The SCOV tackles the issues individually. First, because of Glover’s late filing, they didn’t consider his appeal. Secondly, there are the issues of whether “McGuire failed to obtain party status before the Board, and therefore lacked standing to bring her appeal” and whether “McGuire’s lack of party status disqualified her from filing a motion for reconsideration.”

So let’s talk about “parrttttyyyyy” status. While it may be a party over there, it may not be a party over here where you are, may be on the west side, or in the USA, party status can allow something called standing. “Standing” is “the legal right of a person or group to challenge in a judicial forum the conduct of another” and to have standing you need to be a party. But first—let's party. “Parties,” under the CPG statute, include, among others, “any other person found by the Board to have a substantial interest in the matter.” The Court views the COG statue as “contemplat[ing] two distinct types of participants in Board proceedings: 'persons' and 'parties.'”

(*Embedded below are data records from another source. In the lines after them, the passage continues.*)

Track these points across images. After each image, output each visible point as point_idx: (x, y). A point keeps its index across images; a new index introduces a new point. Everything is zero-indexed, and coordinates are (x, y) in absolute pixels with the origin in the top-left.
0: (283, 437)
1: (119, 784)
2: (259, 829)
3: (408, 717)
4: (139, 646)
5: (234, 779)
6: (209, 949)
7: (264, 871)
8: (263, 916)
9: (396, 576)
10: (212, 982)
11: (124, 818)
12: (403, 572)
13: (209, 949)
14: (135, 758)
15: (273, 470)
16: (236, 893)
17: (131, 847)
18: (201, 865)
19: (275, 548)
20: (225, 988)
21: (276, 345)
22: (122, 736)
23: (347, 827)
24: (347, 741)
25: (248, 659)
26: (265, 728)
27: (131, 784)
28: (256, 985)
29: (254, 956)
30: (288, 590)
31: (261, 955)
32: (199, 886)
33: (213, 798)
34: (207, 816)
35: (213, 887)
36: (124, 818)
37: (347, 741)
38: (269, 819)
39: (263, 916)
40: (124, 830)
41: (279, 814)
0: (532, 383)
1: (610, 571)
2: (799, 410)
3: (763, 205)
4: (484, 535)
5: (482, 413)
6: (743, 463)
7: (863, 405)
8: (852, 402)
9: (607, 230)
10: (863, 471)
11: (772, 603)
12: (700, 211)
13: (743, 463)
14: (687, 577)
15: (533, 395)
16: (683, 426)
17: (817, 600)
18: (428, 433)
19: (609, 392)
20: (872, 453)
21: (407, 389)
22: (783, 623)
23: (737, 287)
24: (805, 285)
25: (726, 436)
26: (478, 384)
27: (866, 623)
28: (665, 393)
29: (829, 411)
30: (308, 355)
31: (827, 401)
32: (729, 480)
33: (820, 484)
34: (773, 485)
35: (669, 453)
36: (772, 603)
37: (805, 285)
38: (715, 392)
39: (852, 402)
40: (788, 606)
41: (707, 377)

Next, the rules for “intervention” to obtain party status are two-fold: “intervention as of right” and “permissive intervention.” The former is authorized if the “person demonstrates a 'substantial interest' which may be adversely affected, the proceeding provides the 'exclusive means' of protecting that interest, and the interest 'is not adequately represented by existing parties.'” “Permissive intervention,” like the Beastie Boys’ lyrics, makes you fight for your right to party, and is “authorized in similar circumstance where the person also shows that intervention 'will not unduly delay the proceeding or prejudice the interests of existing parties or the public.'” The issue is further boiled down to the application that McGuire filled out and the “application form states that those receiving a copy of the application shall 'have the opportunity to comment on the project and request a hearing' within a specified timeframe, but makes no specific reference to the opportunity to intervene,” and McGuire states that “she should be afforded party status because she was not specifically informed of the need to intervene, because she was effectively treated as a party, and because she was reasonably led to believe that she was a party.”

The Court looks to something called the “de facto” party exception. Think of it like the movie Wedding Crashers—Vince Vaughn's and Owen Wilson’s characters are not invited but they show up, blend in, and are treated as wedding guests based on their actions, despite their lack of familial or chummy relations. The Court then looks at all the actions taken by the PSB and BHC in regards to the question and concerns raised by McGuire. After looking at them, the Court sees that “McGuire’s claim to de facto-party status is persuasive” and “eminently reasonable” under these circumstances. Finding McGuire did indeed achieve “de facto” party status, the Court concluded that “she actively participated in the proceeding . . . [and] she had a strong, personal stake in the outcome.”

While party goers may rejoice, the SCOV qualifies that its holding is: “limited to the specific set of facts in the record before us. We do not hold that any and all participants in such proceedings may attain party status without the need to formally move to intervene.” The factors that weighted in her favor were:
(1) McGuire is an adjoining landowner who was entitled to, and did, receive notice of BHC’s application;

(2) McGuire was not represented by counsel;

(3) the notice referred to those who had received it as “required parties,” and McGuire was on the list of “notified parties;”

(4) the notice laid out specific steps and timelines for McGuire to comment on the application, but did not reference her right to intervene and did not explain the distinction between “commenting” and actually “intervening” as a party, and did not describe the process and timelines for intervention;

(5) the Board responded to McGuire’s motions as if she were a party; and

(6) McGuire raised substantial issues that were central to the Board’s analysis.
Because the PSB erred in dismissing her motion for reconsideration solely because she lacked party status, the Court reverses and remands the issue back to the PSB.